▶ **Directions for this task**
No line before the one containing "wire buf_qo0;" should appear; that line and all lines after it, through the end of the data, are to be set down exactly.

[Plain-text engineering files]
══════════
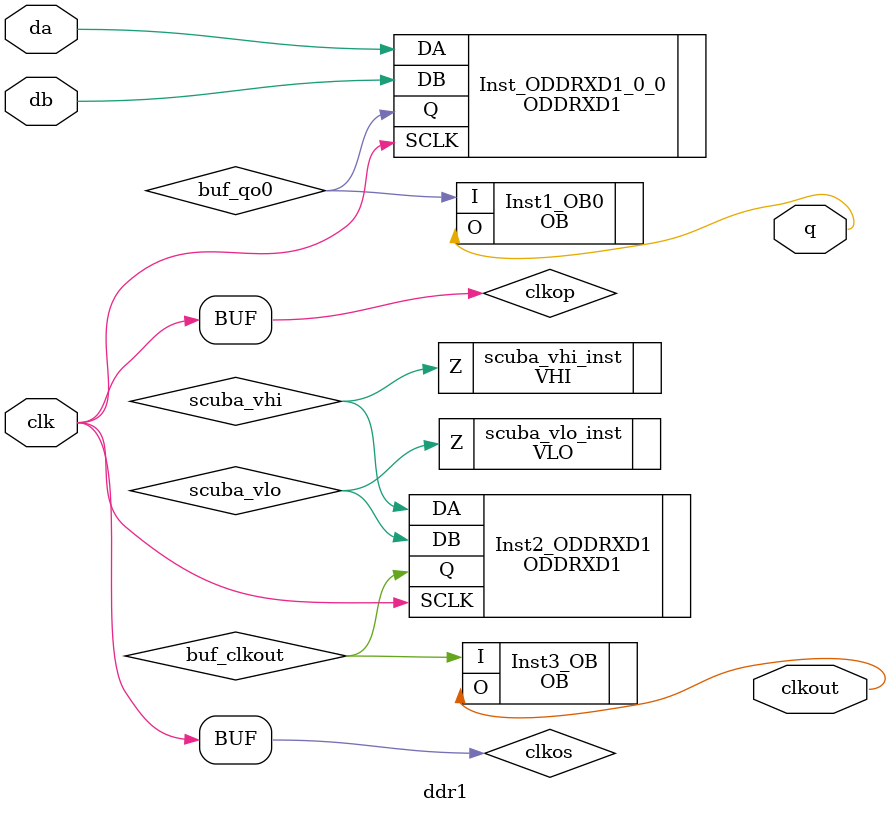
<source format=v>
/* Verilog netlist generated by SCUBA Diamond_1.4_Production (87) */
/* Module Version: 5.2 */
/* C:\lscc\diamond\1.4\ispfpga\bin\nt\scuba.exe -w -n ddr1 -lang verilog -synth synplify -bus_exp 7 -bb -arch ep5c00 -type iol -mode out -io_type LVCMOS33 -width 1 -freq_in 100 -gear 1 -clk sclk -aligned -e  */
/* Mon Nov 26 15:13:25 2012 */


`timescale 1 ns / 1 ps
module ddr1 (clk, clkout, da, db, q)/* synthesis syn_noprune=1 */;// exemplar attribute ddr1 dont_touch true 
    input wire clk;
    input wire [0:0] da;
    input wire [0:0] db;
    output wire clkout;
    output wire [0:0] q;

    wire buf_clkout;
    wire scuba_vlo;
    wire scuba_vhi;
    wire clkos;
    wire clkop;
    wire buf_qo0;

    OB Inst3_OB (.I(buf_clkout), .O(clkout))
             /* synthesis IO_TYPE="LVCMOS33" */;

    ODDRXD1 Inst_ODDRXD1_0_0 (.DA(da[0]), .DB(db[0]), .SCLK(clkop), .Q(buf_qo0))
             /* synthesis ODDRAPPS="SCLK_ALIGNED" */;

    VLO scuba_vlo_inst (.Z(scuba_vlo));

    VHI scuba_vhi_inst (.Z(scuba_vhi));

    ODDRXD1 Inst2_ODDRXD1 (.DA(scuba_vhi), .DB(scuba_vlo), .SCLK(clkos), 
        .Q(buf_clkout))
             /* synthesis ODDRAPPS="SCLK_ALIGNED" */;

    OB Inst1_OB0 (.I(buf_qo0), .O(q[0]))
             /* synthesis IO_TYPE="LVCMOS33" */;

    assign clkos = clk;
    assign clkop = clk;


    // exemplar begin
    // exemplar attribute Inst3_OB IO_TYPE LVCMOS33
    // exemplar attribute Inst_ODDRXD1_0_0 ODDRAPPS SCLK_ALIGNED
    // exemplar attribute Inst2_ODDRXD1 ODDRAPPS SCLK_ALIGNED
    // exemplar attribute Inst1_OB0 IO_TYPE LVCMOS33
    // exemplar end

endmodule

</source>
══════════
▶ **Exercise solution**
    wire buf_qo0;

    OB Inst3_OB (.I(buf_clkout), .O(clkout))
             /* synthesis IO_TYPE="LVCMOS33" */;

    ODDRXD1 Inst_ODDRXD1_0_0 (.DA(da[0]), .DB(db[0]), .SCLK(clkop), .Q(buf_qo0))
             /* synthesis ODDRAPPS="SCLK_ALIGNED" */;

    VLO scuba_vlo_inst (.Z(scuba_vlo));

    VHI scuba_vhi_inst (.Z(scuba_vhi));

    ODDRXD1 Inst2_ODDRXD1 (.DA(scuba_vhi), .DB(scuba_vlo), .SCLK(clkos), 
        .Q(buf_clkout))
             /* synthesis ODDRAPPS="SCLK_ALIGNED" */;

    OB Inst1_OB0 (.I(buf_qo0), .O(q[0]))
             /* synthesis IO_TYPE="LVCMOS33" */;

    assign clkos = clk;
    assign clkop = clk;


    // exemplar begin
    // exemplar attribute Inst3_OB IO_TYPE LVCMOS33
    // exemplar attribute Inst_ODDRXD1_0_0 ODDRAPPS SCLK_ALIGNED
    // exemplar attribute Inst2_ODDRXD1 ODDRAPPS SCLK_ALIGNED
    // exemplar attribute Inst1_OB0 IO_TYPE LVCMOS33
    // exemplar end

endmodule

</source>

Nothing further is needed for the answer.